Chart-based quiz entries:
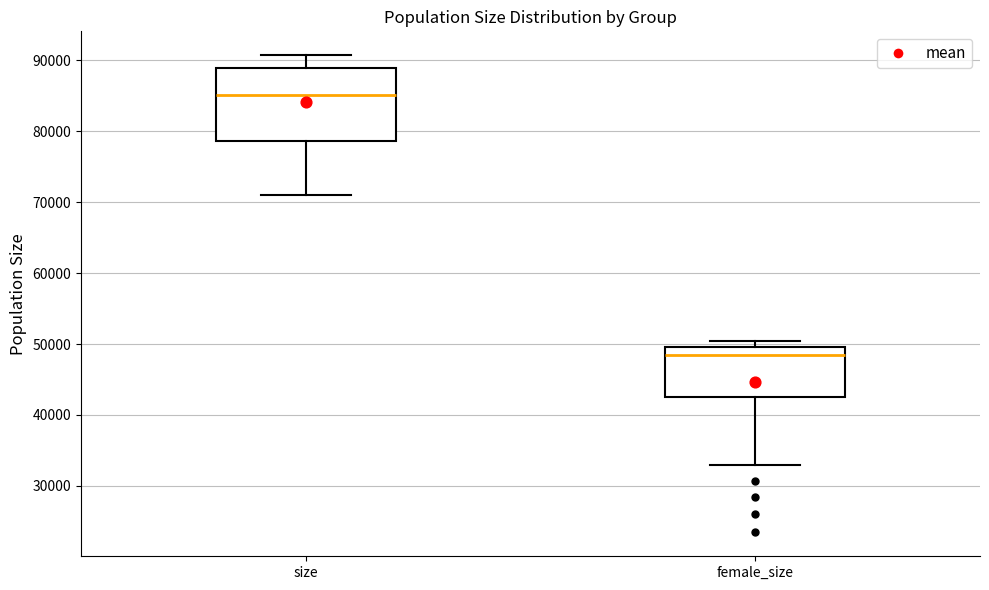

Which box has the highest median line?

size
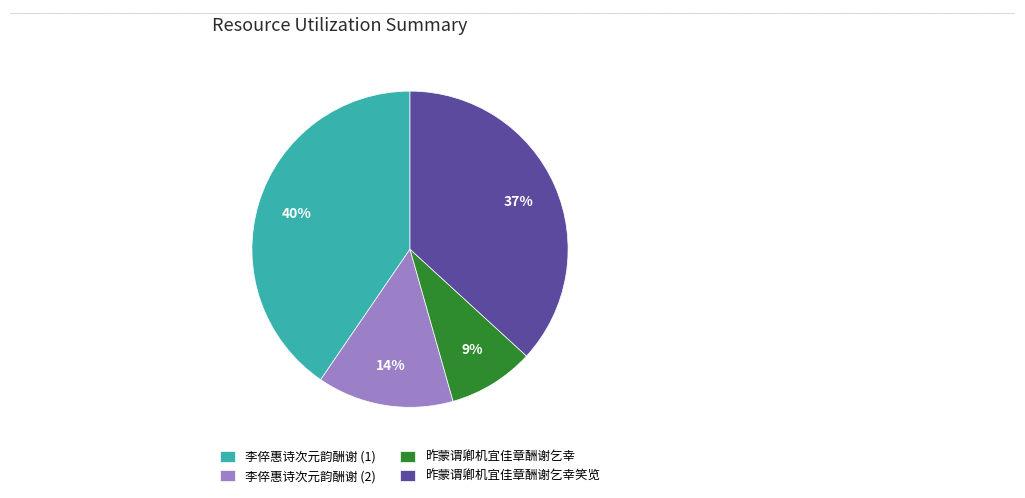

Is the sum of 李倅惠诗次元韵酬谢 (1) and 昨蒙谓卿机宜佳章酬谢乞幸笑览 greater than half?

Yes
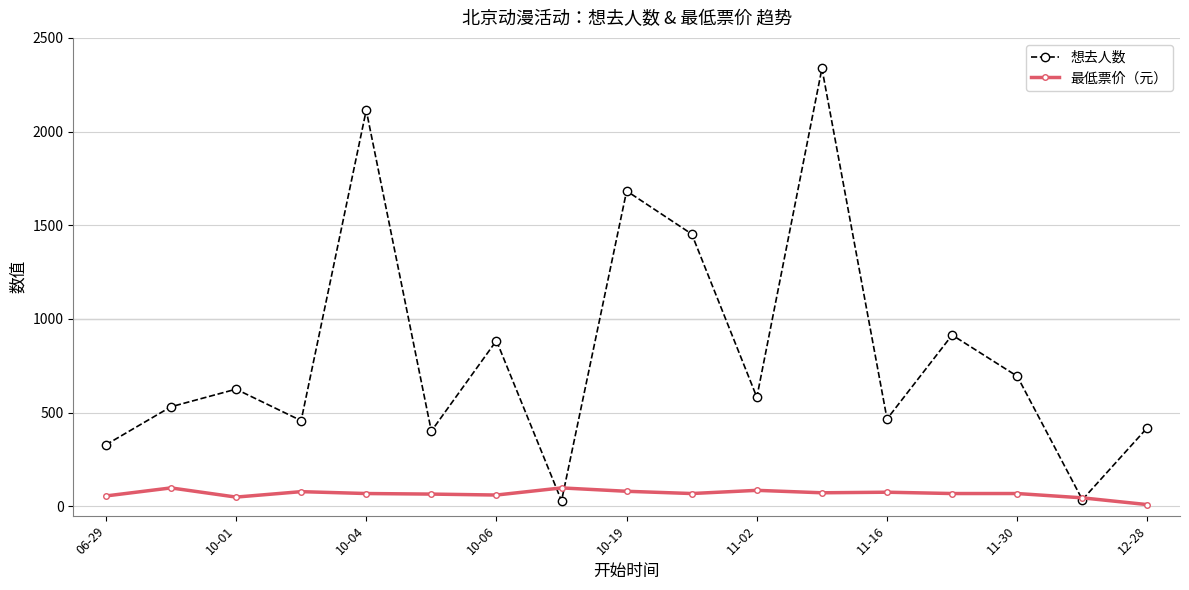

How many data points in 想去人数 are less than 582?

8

- _WHAT TO WORK ON_:
Copy the entries above word for word, leaving out the pictures.

- _TASK OUTPUT_:
Which box has the highest median line?

size

Is the sum of 李倅惠诗次元韵酬谢 (1) and 昨蒙谓卿机宜佳章酬谢乞幸笑览 greater than half?

Yes

How many data points in 想去人数 are less than 582?

8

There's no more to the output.